I have not often heard frank discussion on this topic in the Adventist schools and colleges that I've been involved with. Our focus is usually on the unambiguous rules at our institutions that prohibit any use of alcohol. It was refreshing when the Spectrum blog posted two vcasts from Pacific Union College in which students and dormitory deans talk frankly about the fact that students on Adventist campuses sometimes have issues with drinking and how they attempt to address the issue.
On Sunday, The Sunday Times published an interview with the newly appointed head of Stellenbosch University about challenges facing this university. (Stellenbosch is a traditionally Afrikaans university with approximately 20 000 students. It is situated about 20 km from Helderberg College.) One of the major themes of this interview was the problem of student drinking. The university of Stellenbosch is currently engaging with student clubs and entertainment spots to close at "reasonable" hours of the night and to co-operate in limiting student drinking.
Why am I mentioning these facts on this blog?
1. There is certainly a temptation to be proud about the fact that student drinking is not such a wholesale problem on our campuses. Adventist campuses are still a safer environment to live and study in if a person wants to make healthy lifestyle choices.
2. But I am under no illusions that we do not have students who drink. In all likelihood we have students who abuse alcohol. (In fact, according to the discussion on the Spectrum blog, it is likely that some Adventist students who come from conservative homes are likely to abuse alcohol more seriously than students who grew up with alcohol being used commonly around them) I am not convinced that we have adequately dealt with this fact. Students who struggle with this issue are usually afraid to raise the issue because they expect immediate punitive action or stigmatization. There is a shortage of communal knowledge of the problem and how to deal with it.
3. So I've started to do some research. The field is very wide. My interest is to try to come to some conclusions of what my role should be as a professional responsible for the health and wellbeing of a number of students.
In the process I found a number of facts that I feel every student should be aware of. Some basic knowledge of the effects of alcohol could save somebody's life:
Alcohol Overdose is a life threatening situation.
Alcohol overdose becomes apparent when a person consumed more alcohol than their body needs to create a pleasant euphoria, and the negative effects of alcohol begins to display themselves. What physically happens is that there is more alcohol in a person's body than the liver can process and get rid of. Levels of alcohol build up in the blood stream and negative effects of alcohol begin to present themselves.
How would a person recognise signs of an overdose?
It usually begins with slurred speech, problems with balance, loss of memory. These symptoms seem common, but they can very quickly become life threatening.

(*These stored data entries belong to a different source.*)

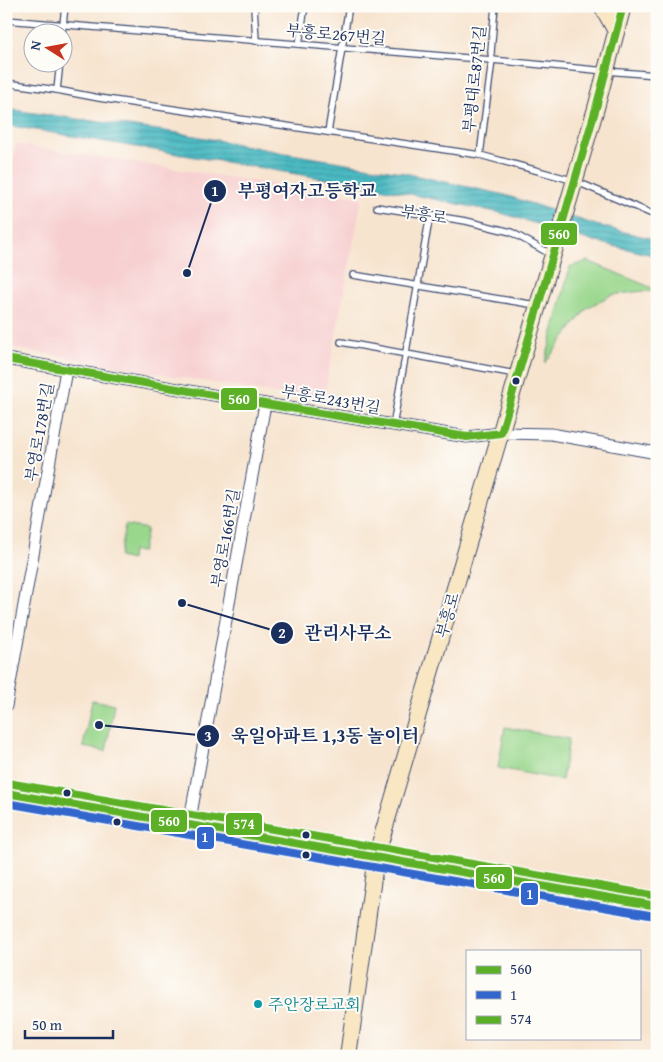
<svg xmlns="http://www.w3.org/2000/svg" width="663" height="1062" font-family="'Gentium Book Plus','Noto Serif KR',serif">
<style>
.built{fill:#f7cfd0}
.green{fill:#99d78c;stroke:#5a8375}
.water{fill:url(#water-rules);stroke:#337490}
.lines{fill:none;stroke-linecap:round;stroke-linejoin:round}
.lane-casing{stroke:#3c4a6f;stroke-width:8}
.street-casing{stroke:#3c4a6f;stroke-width:13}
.secondary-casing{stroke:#3c4a6f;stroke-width:18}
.lane{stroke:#fff;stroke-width:5.5}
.street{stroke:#fff;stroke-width:11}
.secondary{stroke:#f9e7c3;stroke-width:16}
.bus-1-casing{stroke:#fdfcf7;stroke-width:11}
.bus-2-casing{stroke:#fdfcf7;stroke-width:11}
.bus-3-casing{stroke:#fdfcf7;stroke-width:11}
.bus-1{stroke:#5bb025;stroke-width:8}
.bus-2{stroke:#36c;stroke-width:8}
.bus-3{stroke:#5bb025;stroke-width:8}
.bus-dot{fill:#1b2f5e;stroke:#fdfcf7;stroke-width:2}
.culture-dot{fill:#0f9aa8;stroke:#fdfcf7;stroke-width:2}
.labels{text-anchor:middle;stroke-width:4;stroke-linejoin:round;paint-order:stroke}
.street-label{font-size:16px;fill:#1b2f5e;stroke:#fdfcf7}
.culture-label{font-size:16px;fill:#0d838f;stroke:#fdfcf7;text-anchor:start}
.leader{fill:none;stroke:#1b2f5e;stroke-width:2}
.callout-dot{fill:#1b2f5e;stroke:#fdfcf7;stroke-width:2}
.mark-label{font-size:15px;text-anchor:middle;font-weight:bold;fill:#fff}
.callout-label{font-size:18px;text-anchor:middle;font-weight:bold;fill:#1b2f5e;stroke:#fdfcf7;stroke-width:4;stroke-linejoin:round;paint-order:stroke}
.line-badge{stroke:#fdfcf7;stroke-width:2}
.badge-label{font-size:14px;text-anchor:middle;font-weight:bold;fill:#fff}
</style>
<defs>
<pattern id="water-rules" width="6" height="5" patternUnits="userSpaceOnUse" patternTransform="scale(1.25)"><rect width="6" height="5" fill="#4bbac2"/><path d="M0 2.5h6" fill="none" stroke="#3e98a1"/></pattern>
</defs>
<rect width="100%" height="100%" fill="#fdfcf7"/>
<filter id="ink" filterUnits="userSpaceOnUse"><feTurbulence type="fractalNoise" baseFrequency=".02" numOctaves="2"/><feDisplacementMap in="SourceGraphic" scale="10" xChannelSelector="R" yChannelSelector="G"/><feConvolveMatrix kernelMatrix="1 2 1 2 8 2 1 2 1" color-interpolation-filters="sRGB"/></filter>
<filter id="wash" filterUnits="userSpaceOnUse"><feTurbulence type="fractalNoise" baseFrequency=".0096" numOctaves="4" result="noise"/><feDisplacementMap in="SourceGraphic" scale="20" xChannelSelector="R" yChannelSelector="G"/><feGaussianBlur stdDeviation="1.12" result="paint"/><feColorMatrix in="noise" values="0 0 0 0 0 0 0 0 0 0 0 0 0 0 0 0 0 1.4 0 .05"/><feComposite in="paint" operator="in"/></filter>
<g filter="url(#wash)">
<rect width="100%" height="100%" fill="#f7e4cf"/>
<polygon class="built" points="16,144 362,198 323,402 6,347 6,166 15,155"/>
<g class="green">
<polygon points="588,261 657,290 657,292 643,291 611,295 587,308 545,363 570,267"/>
<polygon points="125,525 147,529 142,552 132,551 131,560 119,557"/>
<polygon points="92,700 114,704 106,751 83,747"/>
<polygon points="505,727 569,739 562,780 498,768"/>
</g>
<polygon class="water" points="6,109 179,133 285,153 395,171 505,195 596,225 657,240 657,256 592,241 501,213 391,190 6,125"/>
</g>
<g filter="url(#ink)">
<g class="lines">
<g class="lane-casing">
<g id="lane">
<polyline points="254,6 256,41"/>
<polyline points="6,20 492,60 606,71 657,75"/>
<polyline points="62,34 65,6"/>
<polyline points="299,44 305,6"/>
<polyline points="6,83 57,90 99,98 480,155 575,181 657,216"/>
<polyline points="57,90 60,62"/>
<polyline points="328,132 349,6"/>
<polyline points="480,155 492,60 491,52 495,6"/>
<polyline points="377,207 466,221 511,232 552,255"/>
<polyline points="353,275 536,305"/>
<polyline points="341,342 516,374"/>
<polyline points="393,426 430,215"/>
</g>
</g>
<g class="street-casing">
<g id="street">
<polyline points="6,359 265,404 467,437 501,433 551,434 657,453"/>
<polyline points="6,706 66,370"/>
<polyline points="189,825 265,404"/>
</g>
</g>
<g class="secondary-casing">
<g id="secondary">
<polyline points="602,6 616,31"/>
<polyline points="6,793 657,906"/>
<polyline points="348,1056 376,857 596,108 623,6"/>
</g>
</g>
<use href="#lane" class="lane"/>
<use href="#street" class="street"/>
<use href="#secondary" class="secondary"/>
<g class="bus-1-casing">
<g id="bus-1">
<polyline points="6,359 265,404 467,437 501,433 596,108 623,6"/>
<polyline points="6,793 657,906"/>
</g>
</g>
<g class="bus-2-casing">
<polyline id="bus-2" points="6,803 655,916"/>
</g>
<g class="bus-3-casing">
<polyline id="bus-3" points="8,783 657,896"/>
</g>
<use href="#bus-1" class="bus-1"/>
<use href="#bus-2" class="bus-2"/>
<use href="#bus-3" class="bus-3"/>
</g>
</g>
<g class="bus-dot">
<circle cx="516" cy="381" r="4.5"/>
<circle cx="67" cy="793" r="4.5"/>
<circle cx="117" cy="822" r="4.5"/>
<circle cx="306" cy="835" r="4.5"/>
<circle cx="306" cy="855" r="4.5"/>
</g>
<circle class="culture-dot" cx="258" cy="1004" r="5"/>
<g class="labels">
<g class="street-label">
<text transform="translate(336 34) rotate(5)" y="6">부흥로267번길</text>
<text transform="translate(474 79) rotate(-84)" y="6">부평대로87번길</text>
<text transform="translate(424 214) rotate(9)" y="6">부흥로</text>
<text transform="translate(331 399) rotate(10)" y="6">부흥로243번길</text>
<text transform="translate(39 432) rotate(-80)" y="6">부영로178번길</text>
<text transform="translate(225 538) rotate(-80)" y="6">부영로166번길</text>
<text transform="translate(447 615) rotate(-74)" y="6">부흥로</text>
</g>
<g class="culture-label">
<text x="268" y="1010">주안장로교회</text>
</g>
</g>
<path class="leader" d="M187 273L215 191M182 603L282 633M99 725L208 736"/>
<g class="callout-dot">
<circle cx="187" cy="273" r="5"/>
<circle cx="182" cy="603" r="5"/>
<circle cx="99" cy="725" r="5"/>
<circle cx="215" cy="191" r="12"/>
<circle cx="282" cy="633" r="12"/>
<circle cx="208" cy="736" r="12"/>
</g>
<g class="mark-label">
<text x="215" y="196">1</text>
<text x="282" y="638">2</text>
<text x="208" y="741">3</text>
</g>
<g class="callout-label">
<text x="307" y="197">부평여자고등학교</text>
<text x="348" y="639">관리사무소</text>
<text x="325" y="742">욱일아파트 1,3동 놀이터</text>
</g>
<g class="line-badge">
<rect x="540" y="222" width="38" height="24" rx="5" fill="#5bb025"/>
<rect x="220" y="387" width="38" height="24" rx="5" fill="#5bb025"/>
<rect x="150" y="809" width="38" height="24" rx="5" fill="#5bb025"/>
<rect x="225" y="812" width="38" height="24" rx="5" fill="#5bb025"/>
<rect x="196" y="826" width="19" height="24" rx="5" fill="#36c"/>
<rect x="475" y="866" width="38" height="24" rx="5" fill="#5bb025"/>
<rect x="520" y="882" width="19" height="24" rx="5" fill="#36c"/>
</g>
<g class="badge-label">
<text x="559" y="239">560</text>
<text x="239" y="404">560</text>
<text x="169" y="826">560</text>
<text x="244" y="829">574</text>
<text x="205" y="842">1</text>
<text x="494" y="883">560</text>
<text x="530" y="899">1</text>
</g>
<rect width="663" height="1062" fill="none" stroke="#fdfcf7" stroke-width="25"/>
<rect x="466" y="950" width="175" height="90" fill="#fdfcf7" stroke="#a3aaba"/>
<rect x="476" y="966" width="25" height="8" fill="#5bb025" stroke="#a3aaba"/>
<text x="510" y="974" font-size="15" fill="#1b2f5e">560</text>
<rect x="476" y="991" width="25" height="8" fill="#3366cc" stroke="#a3aaba"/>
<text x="510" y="1000" font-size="15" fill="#1b2f5e">1</text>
<rect x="476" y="1016" width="25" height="8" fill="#5bb025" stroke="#a3aaba"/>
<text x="510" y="1024" font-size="15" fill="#1b2f5e">574</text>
<g transform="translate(48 48) rotate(281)"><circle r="24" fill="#fdfcf7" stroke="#a3aaba"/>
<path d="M0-4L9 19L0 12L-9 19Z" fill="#c8321e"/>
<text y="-8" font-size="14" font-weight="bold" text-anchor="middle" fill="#1b2f5e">N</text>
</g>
<path d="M25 1030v8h88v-8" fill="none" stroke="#1b2f5e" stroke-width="2.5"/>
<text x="32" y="1030" font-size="15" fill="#1b2f5e" stroke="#fdfcf7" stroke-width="4" paint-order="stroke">50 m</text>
</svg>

Knowing the signs of a life threatening overdose can save somebody's life:
If a person is passed out or semi-conscious and cannot be awakened
If a person vomits while sleeping or passed out and does not wake up
When the rate of breathing seems slow or irregular.
If a person has cold, clammy, pale or bluish skin colour.
Why are these symptoms life threatening?
Alcohol has the ability to shut down centers in the brain that control functions like breathing, heart rate, and the gag reflex, which normally helps prevent you from choking on things like your own vomit.
What do you do when you suspect that a friend suffers from an Alcohol Overdose?
Get help immediately. This is not the time to try to hide it away. Your friend needs help.
Stay with your friend.
Lay your friend on his/her side to keep them from choking on their vomit.
Once help arrives, tell them everything that you know about what the person drank, when they had their last drink, whether other drugs were ingested, etc.
Facts and Myths about sobering up:
There is really only one way in which a person sobers up. The person's liver needs to process the alcohol and get rid of it. This will take time.
The following will not help at all:
Drinking coffee. All you get when you give coffee to a drunk person is a wide awke drunk person!
Taking a cold bath or shower. This could help with hiegiene and the person might smell better, but the will not sober up.
Sleeping it off. This could be very dangerous. It is possible to still have alcohol in the stomach that has not been absorbed, meaning that the person could become even more intoxicated while they are sleeping.
Walking it off. It might help burn off some calories but that's about it.
(Reference: In doing research I downloaded some pamphlets by an organisation, Outside The Classroom. This information comes from one of their pamphlets.)
Another useful resource on student alcohol use is: Facts on Tap.
I would love to hear my readers opinion on this issue. I would also like to offer my service and time to anybody who needs help in dealing with this issue. Would anybody else like to become involved in raising awareness of these issues on campus?